According to Mr. Ramírez-Escudero, the strategic plan that allowed CBRE to post these growth figures is based on five pillars. “The first pillar is focusing on the customer, and the second is attracting and cultivating talent, which we’ve been globally recognised for by LinkedIn.” He added that corporate growth is the third pillar, which the company achieves “both by hiring new personnel and by acquiring companies – an operation that is European in scope.” The fourth pillar is digitalisation and the fifth is efficiency and profitability. “We mustn’t forget that we have shareholders and investors, who are the ones who provide the money and need to receive sustained profitability over time,” he observed.
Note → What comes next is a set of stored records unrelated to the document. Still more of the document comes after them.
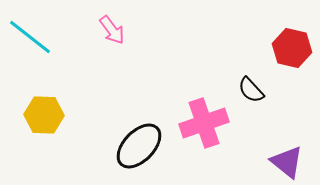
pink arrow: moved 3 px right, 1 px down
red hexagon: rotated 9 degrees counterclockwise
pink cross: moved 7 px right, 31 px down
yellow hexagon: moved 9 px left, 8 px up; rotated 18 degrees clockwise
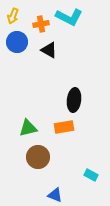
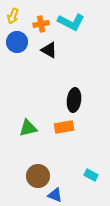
cyan L-shape: moved 2 px right, 5 px down
brown circle: moved 19 px down
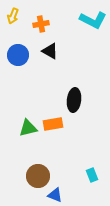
cyan L-shape: moved 22 px right, 2 px up
blue circle: moved 1 px right, 13 px down
black triangle: moved 1 px right, 1 px down
orange rectangle: moved 11 px left, 3 px up
cyan rectangle: moved 1 px right; rotated 40 degrees clockwise
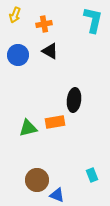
yellow arrow: moved 2 px right, 1 px up
cyan L-shape: rotated 104 degrees counterclockwise
orange cross: moved 3 px right
orange rectangle: moved 2 px right, 2 px up
brown circle: moved 1 px left, 4 px down
blue triangle: moved 2 px right
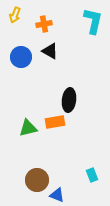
cyan L-shape: moved 1 px down
blue circle: moved 3 px right, 2 px down
black ellipse: moved 5 px left
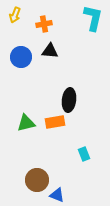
cyan L-shape: moved 3 px up
black triangle: rotated 24 degrees counterclockwise
green triangle: moved 2 px left, 5 px up
cyan rectangle: moved 8 px left, 21 px up
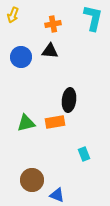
yellow arrow: moved 2 px left
orange cross: moved 9 px right
brown circle: moved 5 px left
At present, CBRE’s activity consists of three pillars, each representing one third of the company’s income. The first pillar is CBRE’s best-known activity: services, consulting and intermediation. The second pillar is real-estate investment management. CBRE Global Investors is “currently the world’s third-largest manager in terms of volume managed”, according to Mr. Ramírez-Escudero. “This division is where we manage third-party assets held in trust, usually pension funds and insurance companies.” The Global Workplace Solutions (GWS) division, he explained, is where CBRE manages real-estate assets: “Beyond the financial dimension, real-estate assets have a real dimension: to live, to store things, or to produce goods and services. Major property owners are in the process of outsourcing the management of these assets.”
Technology in real estate
One of the pillars of CBRE’s strategic plan is digitalisation. “This transversal transformation process is redefining the rules of the game,” explained Mr. Ramírez-Escudero. “At our company, we are working on customer-oriented solutions and analytics that allow better use of data, which is fundamental in all sectors, not just real estate.”
The CEO of CBRE Spain argued that today’s companies must have an open architecture and collaborate with suppliers and clients. At ESADE, he presented the CBRE Proptech Challenge, a call for new talent in the real-estate sector. The aim of this competition of ideas and projects is to apply technology in the Spanish real-estate sector. “We’ve had more than 150 initiatives, some from companies, others individual; some from universities, others from private companies. It’s been marvellous in terms of the freshness, ideas and approaches it has generated,” commented Mr. Ramírez-Escudero. The three winners of the contest will get to work at CBRE’s offices to develop their projects within the company.